Asami giggled and stroked Korra's arm and adjusted her seating so she was lounging sideways back into Korra. "Sure you would, you would just have been having them with Mako instead of me maybe."

The girls laughed at the suggestion, both imagining a VERY uncomfortable Mako awkwardly being hit on by a boy from the Water Tribe he had just met. Really the only difference was the gender. Korra nuzzled into Asami's shoulder and wrapped her arms around the other girl's waist.

"Why does this feel so right? So ok? I don't know how to say anything but I can just do these things and I feel like I'm saying what I want to say."

"That might just be your way of expressing yourself. I do it too if you haven't noticed here. But I can word things as well. You're just better at actions than words."

The two sat in silence for a few minutes, just enjoying the feel of each other. Korra laid on her back with her head rested against Asami's side curled legs. Asami leaned on one arm and risked the other hand to stroke Korra's hair, like petting a dog you are afraid might bite. She was glad that Korra did not bite, or even growl. Instead she raised a hand up to Asami's face and cupped her cheek and stroked it with her thumb. Asami closed her eyes and let herself melt into Korra's gentle hand. She turned her head and gave the heel of Korra's thumb a light kiss, which caused the other girl to pull the hand back like she had been shocked.

"Oh, I'm so sorry Korra, I didn't think, I just-"

"No, its ok Asami, I just wasn't expecting that."

"Did you... you know, like it?"

"I didn't NOT like it, but its not the same as a guy doing it. I really can't explain why I'm having such trouble with this in some ways but no trouble at all in other ways."

"I think its like getting into a hot bath, if you go too fast it scalds, but if you go in slow it just feels good. So you can just stand there with your feet comfortable, or you can keep going and let yourself be surrounded by that good feeling."

"Asami..." Korra looked with widened eyes directly into Asami's.

"Yes?"

"I just thought of you getting into a bath."

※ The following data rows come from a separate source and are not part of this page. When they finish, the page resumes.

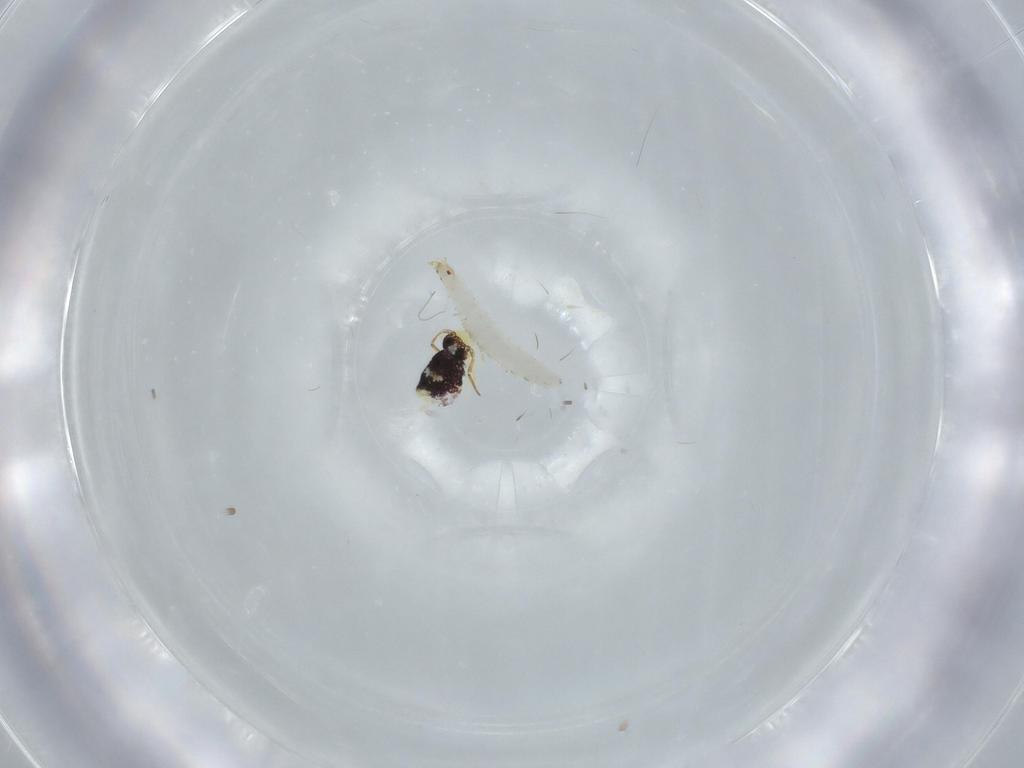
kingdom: Animalia
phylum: Arthropoda
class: Collembola
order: Symphypleona
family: Bourletiellidae
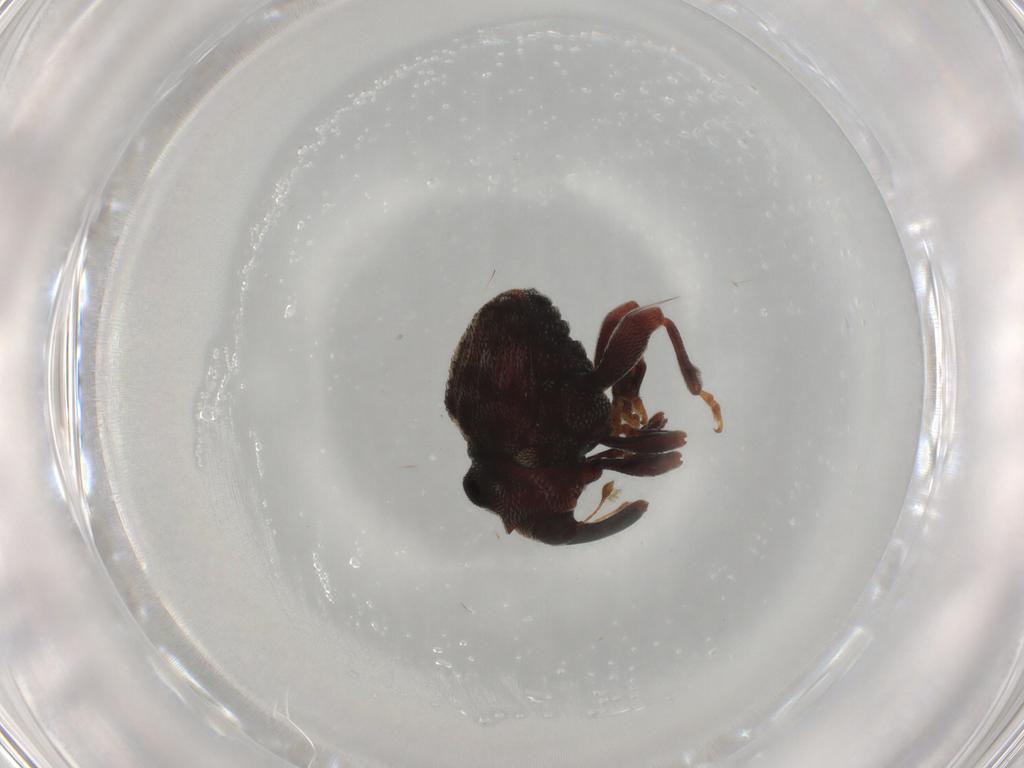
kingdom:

The idea surprised Asami a bit. "Well, did you like it?"

"I did...is that ok?"

"Whether you liked it or not, its still ok. Its your feelings. I think you might have just taken another step into the hot water though. How does it feel?"

"I'm just so confused. What does this make us? And how do we tell everyone? We can't just stay here forever. How do we tell Mako?"

"This makes us two people figuring out our lives and feelings. And we tell them together, hand in hand. Mako will understand sooner or later."

Korra laid back onto Asami's legs and pulled Asami's free hand back to resume stroking her hair.

"Why can these things never be easy, Asami?"

"They can be, they just often aren't. Sometimes it is only as difficult as we make it. But as long as you want me to be, I'll be right here. I'm willing to handle things being hard if it makes us happy."

"I guess that's one thing I am sure of. You do make me happy, Asami. Everything else will just go one step at a time."

They laid in silence for a while longer before Korra fell asleep. Asami moved slowly and gently to rest Korra's head in the soft grass of the Spirit World and laid next to her. She draped an arm across Korra's stomach and pulled herself close, gently pulling Korra's arm to wrap around her shoulders and listened to the Avatar's heart beat until she fell asleep as well.